Under the Hood

The Truth Hurts: People Who Can't Use Facts To Win An Argument Use Untestable Morals

Facts
When inundated with facts during an argument, many people rely on untestable moral beliefs instead. Photo courtesy of Shutterstock

Have you ever argued with someone who seemed to have a comeback for everything you said? Your fact-based arguments didn’t convince them. Neither did the fact what you were saying is common sense. Actually, it just seems like they’re grasping for whatever argument will stand against what you say. This happens because people will go to great lengths to qualify their worldviews, regardless of whether or not it’s true. And a new study now finds that when facts don’t support these views, these people will tread into territory we can’t prove wrong.
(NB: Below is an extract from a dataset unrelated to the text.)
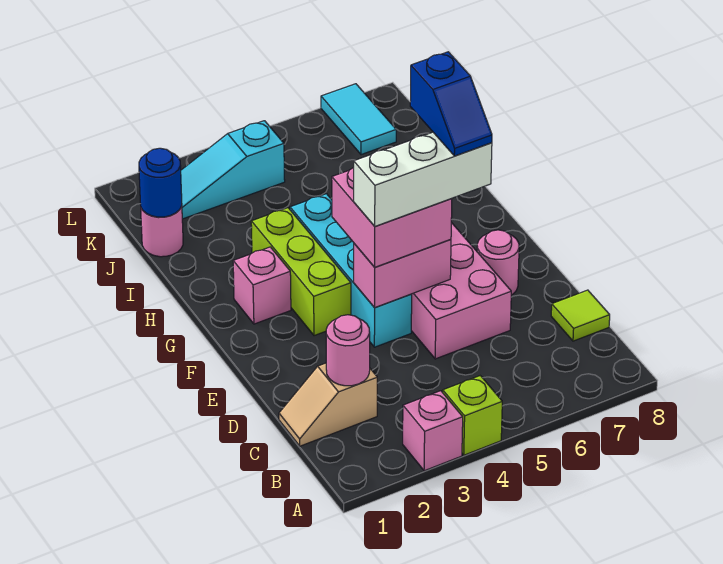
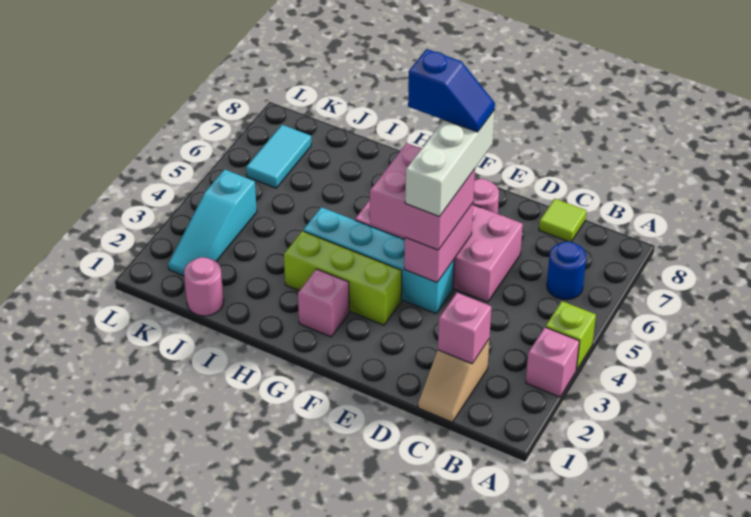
pink round brick C2 level 2 -> pink brick C2 level 2
blue round brick J1 level 2 -> blue round brick B6 level 1
cyan tile K7:L7 level 1 -> cyan tile K6:K7 level 1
“Our new research… examined a slippery way by which people get away from facts that contradict their beliefs,” Troy Campbell and Justin Friesen, authors of the new paper, wrote for Scientific American. “Of course, sometimes people just dispute the validity of specific facts. But we find that people sometimes go one step further and… they reframe an issue in untestable ways. This makes potential important facts and science ultimately irrelevant to the issue.”

This happens because people need to feel like their worldviews matter, regardless of what the truth is. The researchers argue that these behaviors are the basis of political polarization. After all, previous research has found that when our beliefs are challenged, we stick to what we believe even more. This unwillingness to hear out another belief further engrains us on our side of the argument — and the more steadfast we are, the more likely we are to think the opposing view is inferior.

For their study, the researchers conducted four experiments in which the first two tested how challenging a person’s beliefs had them arguing in untestable ways. One of them, for example, involved showing 174 participants who either opposed or supported same-sex marriage supposed facts that either bolstered or refuted their opinions. When they were shown facts that opposed their views, regardless of their stance, they were more likely to say it wasn’t about the facts but rather about their own moral opinions. They were also more likely to say their opinions were based on fact rather than morals when the statements supported their beliefs. “In other words, we observed something beyond the denial of particular facts: We observed a denial of the relevance of facts,” the researchers wrote.

For the other two experiments, Campbell and Friesen looked at how people viewed their beliefs when they discovered they were testable rather than untestable. In one of the experiments, some participants were told President Obama’s policy performance could be empirically testable while others weren’t told anything; they were then asked to rate his performance in five areas, such as job creation. When the researchers compared supporters and opponents responses, they found that, among those who were told his performance was testable, the amount of people who fell on either extreme dropped by 40 percent.

The fourth experiment also showed how people will bolster their beliefs especially when they don’t have a factual basis to rely on. When 103 religious participants were told that God’s existence would never be testable, those who were highly religious were more likely to express stronger beliefs toward religion, such the belief God was looking out for them. Those who were highly religious and told God’s existence would one day be proven or unproven were a little less likely to report such sentiments.

Overall, these findings show how strong bias can be in the face of facts, and suggest the ways in which political and ideological polarization occurs. “We’ve learned that bias is a disease, and to fight it we need a healthy treatment of facts and education,” the researchers wrote. “We find that when facts are injected into the conversation, the symptoms of bias become less severe. But unfortunately, we’ve also learned the facts can only do so much.”